Masih malu-malu, kami hanya mengeluarkan sepatah dua
patah kata saja, tanpa diembel-embeli kalimat yang membuat obrolan jadi lebih
panjang. Tak lama kemudian datang pelayan menawarkan menu minuman dan makanan.
Satu minuman yang aku pesan malam itu, ingat sekali yaitu Kopi Pait. Entah
kenapa aku bisa memesan kopi pait, yang jelas itu berlangsung begitu saja.
Merasa penasaran akhirnya asta bertanya, ‘kenapa
kamu pesen kopi pait? Sudah biasa ya minum kopi pait?’ pertanyaan yang sangat
aku tunggu-tunggu, sesuai dengan skenario.
‘Bukan, bukan karena biasa. Menurut aku, kopi pait
pun akan terasa manis jika minumnya sambil memandangi wajahmu nan ayu itu.’
Nampaknya aku sangat menikmati peran ini, aku sangat menjiwainya. Rayuanku
membuat asta hanya tersenyum-senyum malu, ingin ia membalas “kamu juga manis,”
namun tak mungkin, karena itu hanya harapan ku saja.

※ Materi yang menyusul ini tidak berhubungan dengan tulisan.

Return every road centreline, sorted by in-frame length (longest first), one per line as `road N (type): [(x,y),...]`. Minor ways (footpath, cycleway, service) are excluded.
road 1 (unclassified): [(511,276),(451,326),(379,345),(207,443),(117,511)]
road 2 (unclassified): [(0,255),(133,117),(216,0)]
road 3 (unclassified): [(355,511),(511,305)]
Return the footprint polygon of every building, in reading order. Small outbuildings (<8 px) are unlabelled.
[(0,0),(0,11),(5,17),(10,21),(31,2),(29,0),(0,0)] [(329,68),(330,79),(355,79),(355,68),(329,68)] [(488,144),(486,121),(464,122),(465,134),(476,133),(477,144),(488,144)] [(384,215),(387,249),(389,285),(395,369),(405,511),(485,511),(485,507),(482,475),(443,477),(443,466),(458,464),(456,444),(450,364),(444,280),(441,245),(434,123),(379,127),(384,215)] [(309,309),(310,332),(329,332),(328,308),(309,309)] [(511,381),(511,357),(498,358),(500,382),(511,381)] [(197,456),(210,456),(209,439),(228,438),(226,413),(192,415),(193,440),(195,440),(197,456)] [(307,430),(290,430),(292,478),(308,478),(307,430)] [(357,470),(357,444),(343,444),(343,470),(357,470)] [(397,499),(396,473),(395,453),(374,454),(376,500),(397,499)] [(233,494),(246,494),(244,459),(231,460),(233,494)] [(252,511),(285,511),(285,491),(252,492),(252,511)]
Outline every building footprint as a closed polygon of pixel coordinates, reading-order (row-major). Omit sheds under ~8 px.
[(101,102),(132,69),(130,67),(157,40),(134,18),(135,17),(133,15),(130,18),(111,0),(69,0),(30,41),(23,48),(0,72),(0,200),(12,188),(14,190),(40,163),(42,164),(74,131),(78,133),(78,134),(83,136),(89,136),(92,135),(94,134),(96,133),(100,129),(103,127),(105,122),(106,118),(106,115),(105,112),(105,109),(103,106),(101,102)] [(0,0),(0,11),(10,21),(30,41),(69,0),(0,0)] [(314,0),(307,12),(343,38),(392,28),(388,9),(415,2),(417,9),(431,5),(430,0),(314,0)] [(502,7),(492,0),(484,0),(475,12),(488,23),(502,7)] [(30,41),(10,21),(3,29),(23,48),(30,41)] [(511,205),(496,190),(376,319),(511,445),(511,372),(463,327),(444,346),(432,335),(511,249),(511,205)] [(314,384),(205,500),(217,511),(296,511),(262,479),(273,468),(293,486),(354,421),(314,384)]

‘Ternyata, selain romantis, kamu juga pandai
merayu,’ asta mencoba untuk memujiku sambil tersenyum indah menatapku. Jujur,
kalimat itu yang sanggup membuat aku terbang ke angkasa dan memetik satu
bintang yang paling terang, kemudian aku letak ‘kan tepat di jantung asta.
Sungguh indah, sungguh! Tak kusangka aku bisa seperti ini. Oh Tuhan, berilah
hamba kekuatan untuk tetap kuat berada dihadapannya. Tak kuasa ku menahan
gejolak cinta yang semakin berkobar ini. Ingin rasanya aku mengungkapkannya
secara gamblang, namun tak mungkin terjadi, karena ini terlalu dini untuk
mengatakannya.
Dan sejak itu kami jadi sering bertemu, tempat dan
meja pun sama, selalu di milk coffe dan meja disudut kanan. Bagi kami, meja itu
adalah meja terindah, meja yang memiliki bnyak kenangan, kenangan yang tak bisa
untuk dilupakan begitu saja. Meja itu adalah saksi bisu dari bertemunya dua
sejoli yang sedang bergejolak dibalik gengsinya masing-masing. Malu dan malu,
itulah kata yang tepat bagi kami. Namun, setelah beberapa tahun kami dekat,
kami malah semakin akrab dan semakinn terbuka satu sama lain. Semua itu
berjalan dengan sendirinya, tak ada scenario yang telah diatur oleh penulis.
Aku sendiri tidak tau hubungan ini bisa dikatakan pacaran atau hanya sahabat?
Yang jelas kami sangat dekat sekali, bahkan sangat dekat. Dekat sekali!
Namun, sepertinya kedekatan ini harus berakhir. Ya,
asta telah mengetahui jika ternyata aku adalah seorang pecandu. Pecandu yang
sembunyi dibalik kepolosan. Kenapa asta? Kenapa harus dia yang mergokin aku?!
Kenapa bukan yang lain? Harus kurelakan semuanya sirna dalam hidupku jika
memang harus, karena ini juga memang kesalahanku. Kebodohanku karena bisa terjerumus
dalam jerataan narkoba yang sangat dibenci.